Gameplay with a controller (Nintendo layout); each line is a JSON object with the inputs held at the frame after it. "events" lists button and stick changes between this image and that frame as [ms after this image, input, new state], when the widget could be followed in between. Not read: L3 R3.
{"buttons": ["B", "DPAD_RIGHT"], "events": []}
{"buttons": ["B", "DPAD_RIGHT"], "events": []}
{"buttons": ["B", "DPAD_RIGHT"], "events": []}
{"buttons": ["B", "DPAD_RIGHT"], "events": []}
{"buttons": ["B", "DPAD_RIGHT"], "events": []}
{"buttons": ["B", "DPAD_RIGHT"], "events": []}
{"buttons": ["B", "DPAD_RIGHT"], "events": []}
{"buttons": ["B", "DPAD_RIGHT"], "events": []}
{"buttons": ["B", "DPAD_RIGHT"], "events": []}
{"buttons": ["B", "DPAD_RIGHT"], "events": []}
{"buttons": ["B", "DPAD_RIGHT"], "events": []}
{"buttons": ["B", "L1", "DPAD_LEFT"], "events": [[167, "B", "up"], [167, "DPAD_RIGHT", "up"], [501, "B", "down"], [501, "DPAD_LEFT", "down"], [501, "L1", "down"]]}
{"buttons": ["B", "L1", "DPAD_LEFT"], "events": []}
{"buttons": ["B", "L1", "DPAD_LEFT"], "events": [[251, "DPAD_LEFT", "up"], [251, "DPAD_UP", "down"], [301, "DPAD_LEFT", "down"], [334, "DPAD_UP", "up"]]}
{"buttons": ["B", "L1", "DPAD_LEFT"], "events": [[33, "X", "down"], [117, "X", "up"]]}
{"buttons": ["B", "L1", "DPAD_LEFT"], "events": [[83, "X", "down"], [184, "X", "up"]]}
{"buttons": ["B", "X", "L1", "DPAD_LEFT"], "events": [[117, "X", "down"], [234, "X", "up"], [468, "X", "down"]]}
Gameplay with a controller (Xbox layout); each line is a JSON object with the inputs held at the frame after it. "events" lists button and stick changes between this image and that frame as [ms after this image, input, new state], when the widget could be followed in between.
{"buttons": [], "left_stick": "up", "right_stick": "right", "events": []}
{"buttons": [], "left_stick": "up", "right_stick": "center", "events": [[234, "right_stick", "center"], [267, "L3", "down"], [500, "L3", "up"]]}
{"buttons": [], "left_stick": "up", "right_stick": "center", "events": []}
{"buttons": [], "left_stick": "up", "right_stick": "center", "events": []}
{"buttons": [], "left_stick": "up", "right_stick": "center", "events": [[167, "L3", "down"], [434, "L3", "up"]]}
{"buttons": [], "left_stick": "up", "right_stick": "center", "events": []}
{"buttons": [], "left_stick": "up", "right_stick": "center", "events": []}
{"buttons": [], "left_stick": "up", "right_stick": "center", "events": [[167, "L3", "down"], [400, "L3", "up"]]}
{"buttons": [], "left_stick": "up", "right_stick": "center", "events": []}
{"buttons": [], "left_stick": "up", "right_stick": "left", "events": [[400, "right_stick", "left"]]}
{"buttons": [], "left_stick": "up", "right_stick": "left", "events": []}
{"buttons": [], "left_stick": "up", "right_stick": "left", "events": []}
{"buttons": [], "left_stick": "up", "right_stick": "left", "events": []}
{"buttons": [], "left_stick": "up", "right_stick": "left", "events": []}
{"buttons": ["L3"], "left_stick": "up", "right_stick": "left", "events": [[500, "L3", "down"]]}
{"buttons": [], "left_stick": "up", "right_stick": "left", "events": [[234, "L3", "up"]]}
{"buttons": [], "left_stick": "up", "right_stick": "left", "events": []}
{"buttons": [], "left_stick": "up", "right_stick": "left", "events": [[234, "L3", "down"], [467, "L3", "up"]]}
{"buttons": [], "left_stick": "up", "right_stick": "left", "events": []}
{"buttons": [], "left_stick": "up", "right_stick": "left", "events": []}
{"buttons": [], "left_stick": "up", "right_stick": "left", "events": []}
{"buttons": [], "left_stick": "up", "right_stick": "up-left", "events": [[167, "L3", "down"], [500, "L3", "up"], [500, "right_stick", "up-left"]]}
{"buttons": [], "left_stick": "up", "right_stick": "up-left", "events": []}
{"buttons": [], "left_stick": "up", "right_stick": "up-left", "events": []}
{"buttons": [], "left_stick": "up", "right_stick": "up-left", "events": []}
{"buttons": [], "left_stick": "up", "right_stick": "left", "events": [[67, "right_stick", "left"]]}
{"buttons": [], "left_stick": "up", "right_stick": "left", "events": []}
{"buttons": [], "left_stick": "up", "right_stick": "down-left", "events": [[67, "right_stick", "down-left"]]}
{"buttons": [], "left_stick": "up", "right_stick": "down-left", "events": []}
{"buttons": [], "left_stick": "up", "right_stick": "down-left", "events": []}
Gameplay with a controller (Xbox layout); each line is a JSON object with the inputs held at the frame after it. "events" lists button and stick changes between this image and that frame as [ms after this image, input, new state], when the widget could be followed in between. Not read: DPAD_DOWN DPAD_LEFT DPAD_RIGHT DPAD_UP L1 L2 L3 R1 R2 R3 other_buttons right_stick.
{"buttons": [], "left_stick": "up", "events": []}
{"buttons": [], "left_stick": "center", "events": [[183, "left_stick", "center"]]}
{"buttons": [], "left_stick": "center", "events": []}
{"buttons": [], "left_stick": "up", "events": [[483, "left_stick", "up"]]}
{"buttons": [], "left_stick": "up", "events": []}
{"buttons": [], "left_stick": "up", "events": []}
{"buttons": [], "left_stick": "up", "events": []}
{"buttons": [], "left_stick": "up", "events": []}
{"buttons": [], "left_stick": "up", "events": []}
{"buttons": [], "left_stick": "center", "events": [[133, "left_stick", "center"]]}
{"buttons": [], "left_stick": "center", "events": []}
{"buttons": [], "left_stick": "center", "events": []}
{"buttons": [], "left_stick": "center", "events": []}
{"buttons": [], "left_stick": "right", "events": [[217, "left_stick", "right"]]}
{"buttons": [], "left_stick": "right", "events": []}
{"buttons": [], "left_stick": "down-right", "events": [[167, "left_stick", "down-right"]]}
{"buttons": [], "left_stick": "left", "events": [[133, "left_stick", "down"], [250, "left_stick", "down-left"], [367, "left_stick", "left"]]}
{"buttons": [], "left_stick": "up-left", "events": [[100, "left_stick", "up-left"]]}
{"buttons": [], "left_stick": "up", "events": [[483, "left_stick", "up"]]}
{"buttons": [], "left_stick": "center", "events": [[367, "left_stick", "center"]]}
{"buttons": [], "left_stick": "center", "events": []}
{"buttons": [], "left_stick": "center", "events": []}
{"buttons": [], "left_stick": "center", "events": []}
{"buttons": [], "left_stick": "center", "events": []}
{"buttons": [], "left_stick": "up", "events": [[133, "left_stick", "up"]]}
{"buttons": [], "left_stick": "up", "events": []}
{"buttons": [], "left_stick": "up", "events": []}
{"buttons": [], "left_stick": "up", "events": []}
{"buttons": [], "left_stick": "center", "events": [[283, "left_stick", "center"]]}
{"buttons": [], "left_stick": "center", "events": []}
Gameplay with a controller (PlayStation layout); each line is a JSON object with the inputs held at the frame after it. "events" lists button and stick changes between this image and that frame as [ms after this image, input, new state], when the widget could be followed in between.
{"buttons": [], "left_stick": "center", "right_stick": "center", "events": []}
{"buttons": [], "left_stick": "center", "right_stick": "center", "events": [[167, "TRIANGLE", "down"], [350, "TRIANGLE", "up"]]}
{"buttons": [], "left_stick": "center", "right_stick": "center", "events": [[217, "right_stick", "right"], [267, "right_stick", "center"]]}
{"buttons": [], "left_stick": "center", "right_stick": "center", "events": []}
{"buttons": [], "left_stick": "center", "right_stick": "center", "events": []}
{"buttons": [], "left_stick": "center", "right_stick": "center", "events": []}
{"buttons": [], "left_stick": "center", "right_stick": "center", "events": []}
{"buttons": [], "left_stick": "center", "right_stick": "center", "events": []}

- Assignment: Say how many lines in the records hold the string "Xbox", and say nothing else.

- Result: 2